Mrs Medlock – It’s a grand big place in a gloomy way, and Mr Craven’s proud of it in his way. The house is six hundred years old, and it’s on the edge of the moor, and there’s near a hundred rooms in it, though most of them are shut and locked. There’s a big park round. But there’s nothing else. Well. What do you think of that?

Mary – Nothing. I know nothing about such places.

Mrs Medlock – Eh! But you are like an old woman. Don’t you care?

Mary – It doesn’t matter whether I care or not!

Mrs Medlock – You are right enough there, it doesn’t, with your mother and father gone. What you’re to be kept at Misselthwaite Manor for I don’t know. Mr Craven’s not going to trouble himself about you, that’s sure and certain. He’s got a crooked back, and it set him wrong. He was a sour man and got no good of his money and big place till he was married. (Mary spogląda z zainteresowaniem) She was a sweet pretty thing and he’d have walked the world over to get a blade of grass she wanted. When she died…

Mary – Oh! Did she die?

Mrs Medlock – Yes, she died and it made Mr Craven stranger than ever. He cares about nobody. He won’t see people. Most of the time he goes away and when he is at Misselthwaite he shuts himself up in the West Wing. You needn’t expect to see him. You have to play about and look after yourself. But when you’re in the house don’t wander and poke about.

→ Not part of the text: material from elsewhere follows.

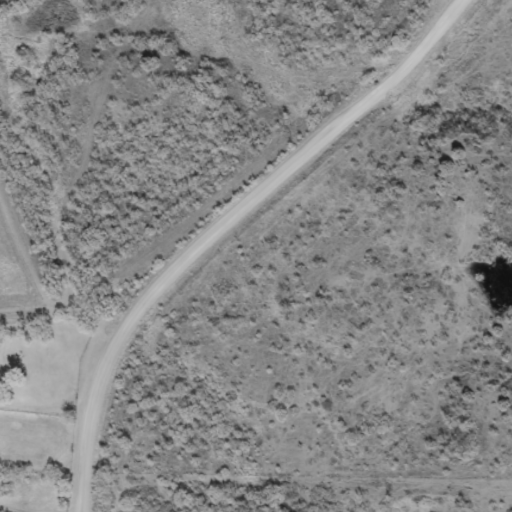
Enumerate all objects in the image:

Mary – I shall not want to poke about.

Mrs Medlock – I’m glad to hear that.

Mary – What is a moor?

Mrs Medlock – Look out of the window. You won’t see much because it’s a dark night but you can see something.

(Słychać szumiące drzewa. Postacie w tle przemieszczają się razem z krzewami lub jakimś materiałem i imitują dźwięki)

Mary – It’s not the sea, is it?

Mrs Medlock – No, it isn’t. Nor fields or mountains, it’s just miles and miles and miles of wild land that nothing grows on but heather and broom, and nothing lives on but wild ponies and sheep.

Mary – I feel as if it might be the sea, if there was water on it.

Mrs Medlock – That’s the wind blowing through the bushes. It’s a wild, dreary enough place, though there’s plenty that likes it – particularly when the heather’s in bloom.

Mary – I don’t like it. I don’t like it.

Mrs Medlock – Ah, there it is. The house up ahead. Now we’ll show you to your rooms, and you must keep to them. No wandering. Don’t you forget that! Gather up your things, child.

Mary – I am not accustomed to carrying my own luggage.

Mrs Medlock – Aren’t you?

Mary – My servants in India always did such things. – Mary wychodzi.

Mrs Medlock – Oh my, my, what a disagreeable child – zabiera rzeczy Mary i wychodzi.